Yang jadi pertanyaan, lanjut Kamaludin, jika membutuhkan waktu, kenapa dalam rencana dalam pagu anggaran, harus langsung dilakukan pengecoran diatasnya ? “Dan berdasarkan pengamatan kami, di beberapa lokasi pekerjaan breakwater yang dilaksanakan oleh DKP Provinsi Banten TA 2021 dan pekerjaan breakwater yang ada di BBWSC-3, Kami tidak menemukan adanya penurunan pasangan konstruksi breakwater, jika pasangan tersebut memiliki konstruksi yang padat dan optimal. Apalagi karakteristik dasar laut yg ada di pantai Cikeruh Wetan ini merupakan karang, sehingga tidak mungkin terjadi penurunan, beda hal nya jika dasar pantainya memiliki karakteristik lumpur, seperti pantai-pantai yang terdapat di pesisir utara pantai Banten.

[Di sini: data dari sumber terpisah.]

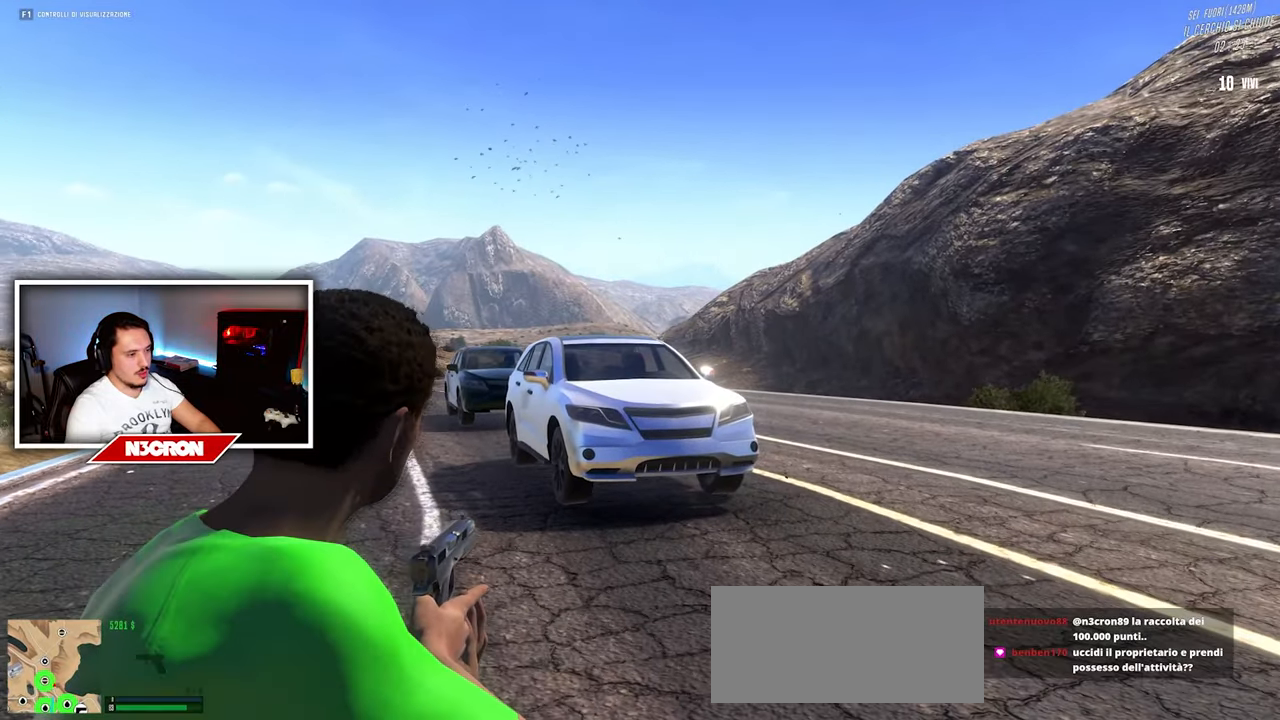
{"keys": ["d", "shift", "w"], "mouse": [], "events": [[100, "mouse_left", "up"], [167, "d", "down"], [234, "mouse_right", "up"], [467, "shift", "down"]]}
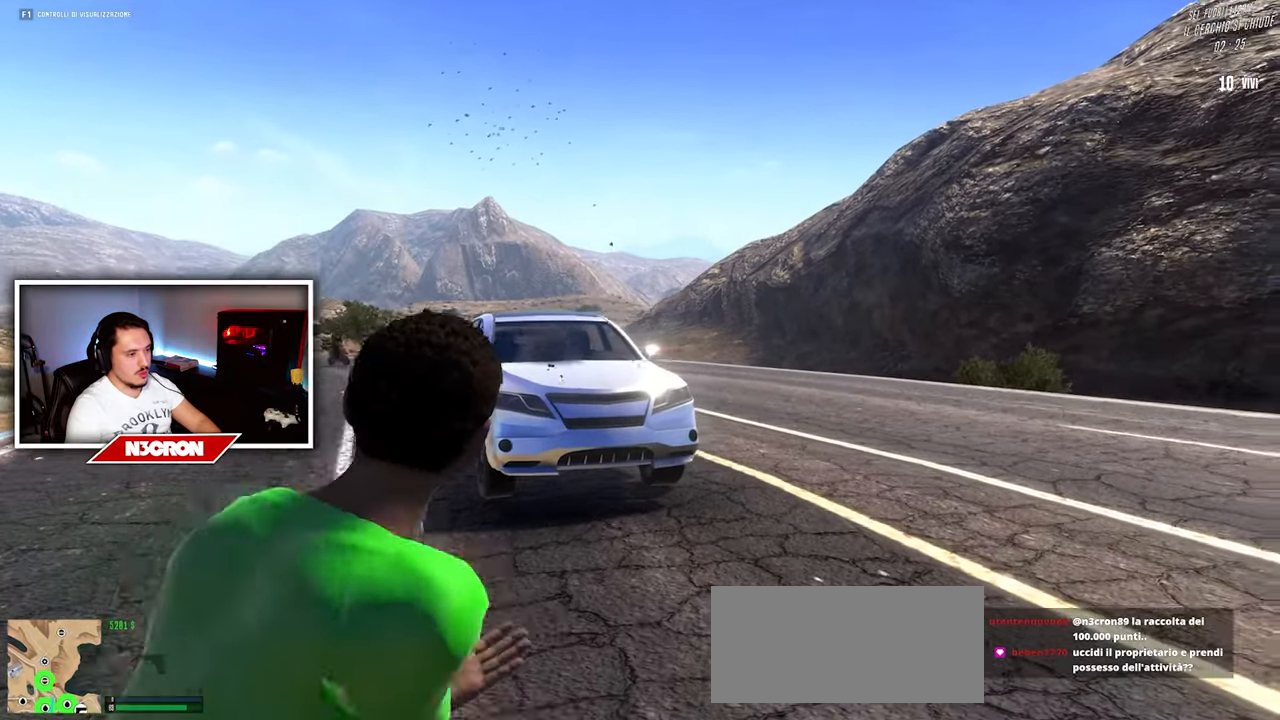
{"keys": ["d", "shift", "w"], "mouse": [], "events": []}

Menurut Kamaludin, pekerjaan breakwater pada pesisir pantai yang berlumpur sangat rentan terjadi penurunan pasangan konstruksi, sehingga perlu upaya-upaya perkuatan lahan seperti misalnya dilakukan pemancangan dengan dolken per jarak 1 meter, kemudian dilapisi juga dasarnya dengan matras bambu, agar daya dukung lahan tanah dasar pantai tersebut menjadi kuat, kalau breakwater yg terdapat di pantai Cikeuruhwetan Cikeusik, semestinya tidak akan terjadi penurunan jika pemasangannya dilakukan dengan padat.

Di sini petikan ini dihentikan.